Hess Hans · Ständerat · 2015-06-10
Hess Hans · Ständerat · Obwalden · FDP-Liberale Fraktion · 2015-06-10
Wortprotokoll
Ich bitte Sie, das Postulat Germann anzunehmen. Die Swissness-Vorlage erinnert mich stark an die Strafprozessordnung. Kurz nach der Verabschiedung in den Räten haben wir festgestellt, dass die Strafprozessordnung in weiten Teilen vermutlich untauglich sein wird. Wir hatten nicht den Mut, darauf zurückzukommen. Jetzt flicken wir in mühsamer Kleinarbeit daran herum. Genau das droht bei der Swissness-Vorlage auch zu passieren.
Wir haben im Kanton Obwalden zwei Betriebe, die ihre Produktion praktisch einstellen könnten, wenn die Bundesratsverordnung in der vorgesehenen Form umgesetzt würde. Ich darf die Firmen nennen: Es sind die Nahrin AG mit 280 Mitarbeitern und die Bio Familia AG mit 170 Mitarbeitern.

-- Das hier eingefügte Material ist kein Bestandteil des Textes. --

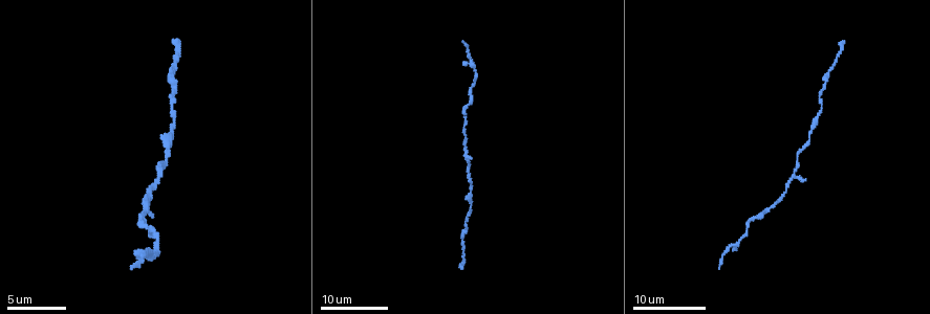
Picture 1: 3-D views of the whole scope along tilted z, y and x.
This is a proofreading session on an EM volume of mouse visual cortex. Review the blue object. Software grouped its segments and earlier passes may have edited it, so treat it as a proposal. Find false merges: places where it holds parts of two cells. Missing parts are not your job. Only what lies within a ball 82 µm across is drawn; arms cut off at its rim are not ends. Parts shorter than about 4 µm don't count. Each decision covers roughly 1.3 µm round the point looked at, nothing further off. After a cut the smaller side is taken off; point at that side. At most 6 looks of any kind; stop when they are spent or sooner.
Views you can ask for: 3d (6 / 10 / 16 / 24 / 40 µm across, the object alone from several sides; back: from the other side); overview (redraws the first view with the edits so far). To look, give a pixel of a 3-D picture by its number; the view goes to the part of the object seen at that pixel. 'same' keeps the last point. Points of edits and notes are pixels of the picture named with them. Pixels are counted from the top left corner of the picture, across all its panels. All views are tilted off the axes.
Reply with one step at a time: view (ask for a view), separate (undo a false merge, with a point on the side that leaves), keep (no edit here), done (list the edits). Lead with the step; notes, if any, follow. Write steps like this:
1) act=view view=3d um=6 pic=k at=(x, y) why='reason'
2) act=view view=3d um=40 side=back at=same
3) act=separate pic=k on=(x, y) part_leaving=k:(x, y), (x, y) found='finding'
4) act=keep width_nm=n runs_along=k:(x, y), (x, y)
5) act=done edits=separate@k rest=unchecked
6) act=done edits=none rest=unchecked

Es ist unverständlich, dass Schweizer Wasser von der Anrechenbarkeit an die Swissness ausgeschlossen werden soll. Wenn mir die Frau Bundesrätin hier und jetzt sagt, dass das Schweizer Wasser angerechnet wird und nicht nur das Mineralwasser, dann kann ich mich korrigieren und das Postulat Germann ablehnen. Das wäre für mich sonst ein Eigentor. Wir würden uns einseitig und ohne Not unserer Wettbewerbsvorteile berauben. Schweizer Wasser muss doch in der rohstoffarmen Schweiz für Swissness pur stehen.

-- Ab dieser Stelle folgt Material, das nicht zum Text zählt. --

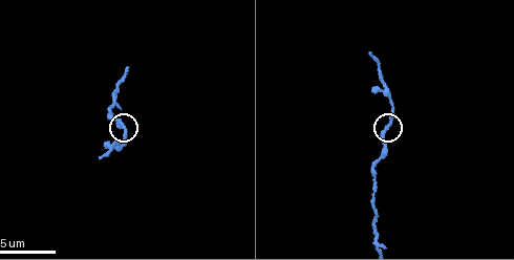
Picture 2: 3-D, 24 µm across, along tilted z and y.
act=view view=3d um=6 pic=2 at=(121, 124)

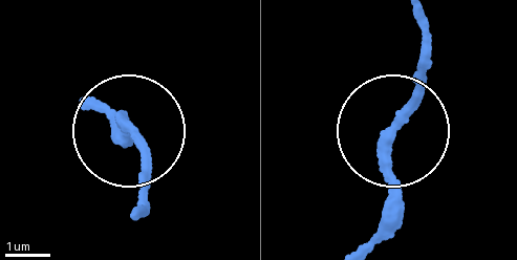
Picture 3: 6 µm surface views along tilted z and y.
act=keep width_nm=200 runs_along=3:(378, 232), (400, 116), (431, 55) found='all the same cell'

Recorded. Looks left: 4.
act=view view=3d um=16 pic=2 at=(120, 83) why='side arm on a straight run'

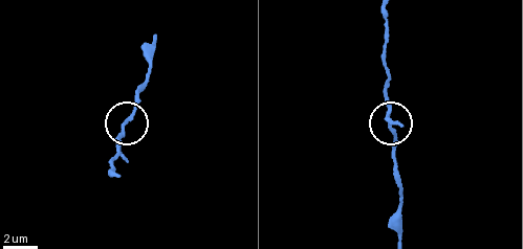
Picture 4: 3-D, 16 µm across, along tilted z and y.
act=view view=3d um=16 side=back pic=4 at=(124, 122)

Ich bitte Sie aus Sorge um den Wirtschaftsstandort Schweiz, unter diesen Umständen dem Postulat Germann zuzustimmen, und zwar im Sinne eines Marschhaltes, der genutzt wird, um die veränderten Verhältnisse, auch nach dem 15. Januar 2015 mit der Aufhebung des Mindestkurses, nochmals zu überdenken und sie in die Entscheidfindung einzubeziehen.
Ich danke Ihnen, wenn Sie das Postulat Germann annehmen.